Face à une quête d’expérience engagée et de confrontation au réel du consommateur exigeant plus radical et moins facile, un format visuel s’est imposé depuis deux ans comme une tendance forte : l’esthétique photo-journalisme. Dans ce genre, Burger King, frappe très fort avec « Burning stores », de l’agence David Miami : une campagne qui a poussé l’effet de réalité jusqu’à inclure dans sa communication « ce que l’on ne montre pas », en proposant des visuels de ses magasins en feu pour donner la preuve que la viande est bien grillée sur place. Pas de « stunt fake » ici, mais la caution réelle de l’image de reportage que l’on iconise dans une utilisation classique d’un média print apte à porter ces images puissantes qui interpellent.

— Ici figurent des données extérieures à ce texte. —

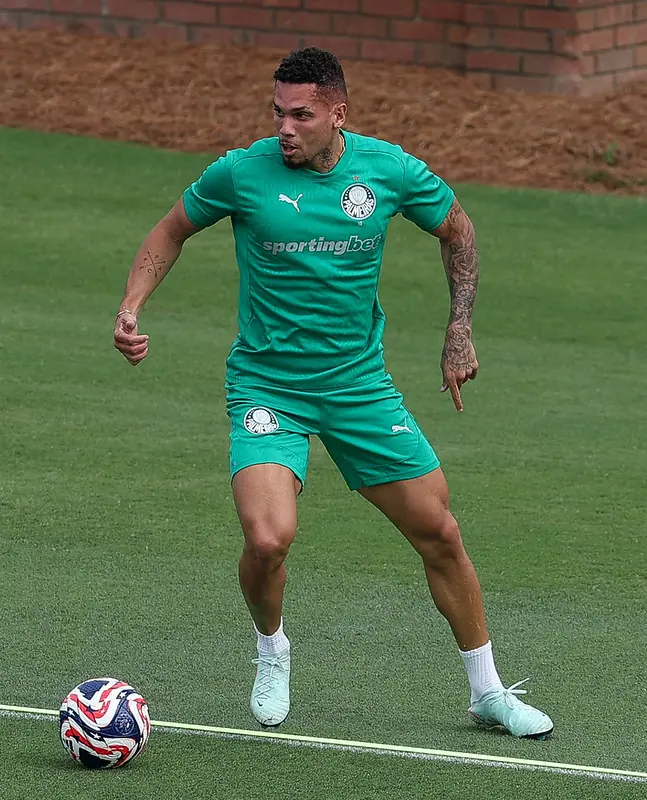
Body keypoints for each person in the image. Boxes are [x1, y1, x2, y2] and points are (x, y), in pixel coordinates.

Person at [114, 47, 553, 739]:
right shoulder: (241, 172)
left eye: (301, 115)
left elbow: (458, 230)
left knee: (439, 532)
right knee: (268, 539)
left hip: (358, 388)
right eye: (277, 113)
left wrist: (459, 329)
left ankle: (488, 693)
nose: (284, 128)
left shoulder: (388, 170)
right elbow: (171, 229)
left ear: (337, 114)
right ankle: (272, 651)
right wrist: (132, 305)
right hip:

« Cet exemple a tout pour lui : l’utilisation d’une image brute d’actualité frappante ; l’ironie du choix qui fait appel à une preuve par l’absurde ; le jeu que cela induit avec le consommateur censé avoir une lecture positive d’une image négative. Et inconsciemment cela raconte le jusqu’au-boutisme d’une marque ” prête à tout ” », développe André Mazal.

PLUTÔT QUE DE S’INSPIRER DE L’ART, CRÉONS NOS PROPRES CODES

Justement, dans ce jusqu’au-boutisme assumé, est-ce que l’art engagé, politiquement et socialement, peut être une inspiration créative primordiale ? « Il faut être prudent. Dans nos industries créatives publicitaires, pomper l’art est plutôt mal vu. Pomper l’art engagé l’est d’autant plus. À notre manière, nous sommes aussi des créateurs d’images qui sont reprises par les militants et les consommateurs engagés, répond Alexandre Drouillard. Plutôt que de s’inspirer de l’art, je pense que l’on doit créer nos propres codes. D’ailleurs dans les manifestations pour le climat par exemple, on voit souvent des manifestants brandir des pancartes avec des visuels publicitaires détournés ».